The IODP Expedition 363 Post Cruise Meeting is held in Qingdao
The International Ocean Discovery Program (IODP) Expedition 363 Post Cruise Meeting was held in Qingdao on June 17-20, 2019. The meeting was organized by the First Institute of Oceanography of the Ministry of Natural Resources (FIO, MNR) and the IODP China Office. Li Tiegang, a research scientist and head of FIO, and Prof. Yair Rosenthal of Rutgers, The State University of New Jersey, attended the opening ceremony and delivered speeches. More than 50 scientists from China, the United States, the United Kingdom, France, Germany, Japan, South Korea, Brazil, Poland and the Philippines attended the meeting.
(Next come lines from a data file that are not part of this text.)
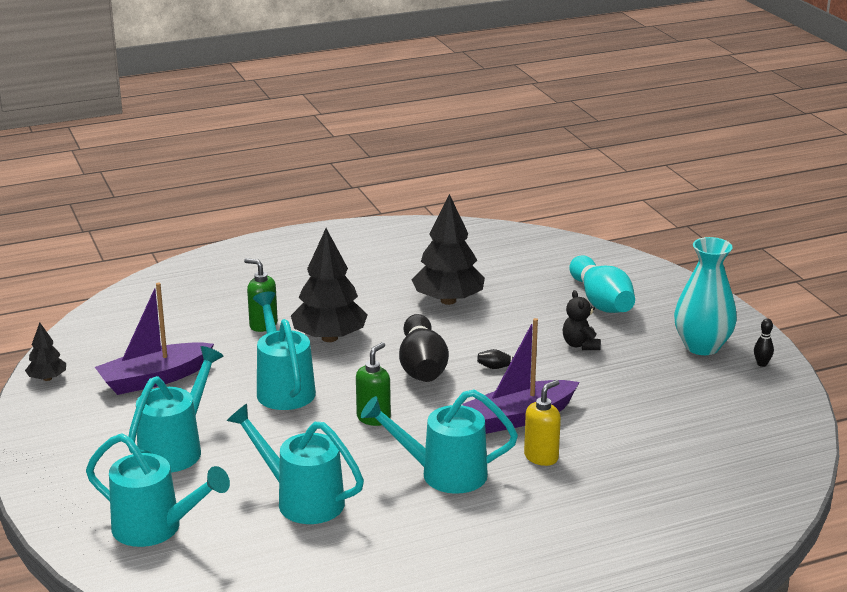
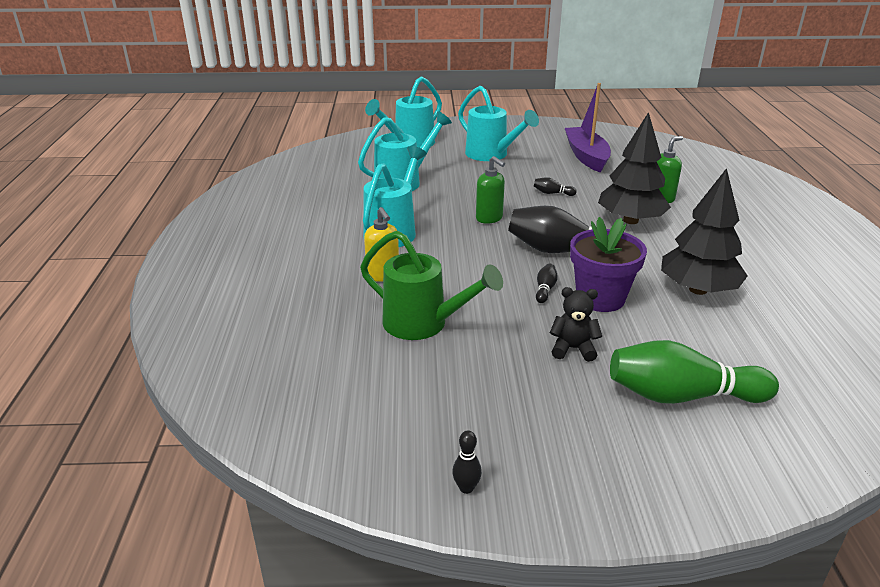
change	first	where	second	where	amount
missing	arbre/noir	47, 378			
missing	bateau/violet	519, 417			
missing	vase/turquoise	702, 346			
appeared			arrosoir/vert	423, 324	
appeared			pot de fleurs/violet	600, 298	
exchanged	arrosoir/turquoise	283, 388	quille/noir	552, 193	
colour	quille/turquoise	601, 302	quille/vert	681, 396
During the 4-day meeting, based on the data of 9 core profiles in northwest Australia, Papua New Guinea's Manus Basin and Eauripik Rise in the Pacific Ocean acquired on the IODP Expedition 363, experts had in-depth discussions about several science subjects, such as the formation and evolution of the Indo-Pacific Warm Pool, the global monsoon system and the process of Indo-Pacific material and energy exchange. The experts also decided the next key research directions in each area. This meeting promotes the cooperation between China and IODP, thus helping FIO to further engage in IODP.
The International Ocean Discovery Program (IODP) is the largest and most influential international cooperative research program in the history of geoscience. Guided by the idea of "Earth System Science", IODP plans to break through the ocean crust, reveal the seismic mechanism, identify the abyssal benthic deep subsurface biosphere and natural gas hydrates, understand extreme climate and the process of rapid climate change. It also plans to build a new-century earth system science research platform for international academic communities and serve the aims of environment prediction, earthquake prevention and disaster mitigation. Over 300 expeditions had been organized by IODP.
The IODP Expedition 363 (Western Pacific Warm Pool) was conducted from September to November 2016. Drilling in the Western Pacific, the following researches were done during the Expedition: the Western Pacific Warm Pool's influence on and response to millennial-scale climate change since the late Quaternary Period; changes of the Western Pacific Warm Pool on the orbital-scale and its relationship with monsoon activities from the Pliocene to the Pleistocene; the change of the Indonesian Throughflow from the Pliocene to the Pleistocene; the temperature of the surface water and intermediate water of the Western Pacific Warm Pool and the secular evolution of its aquatic chemical since the Middle Miocene, etc.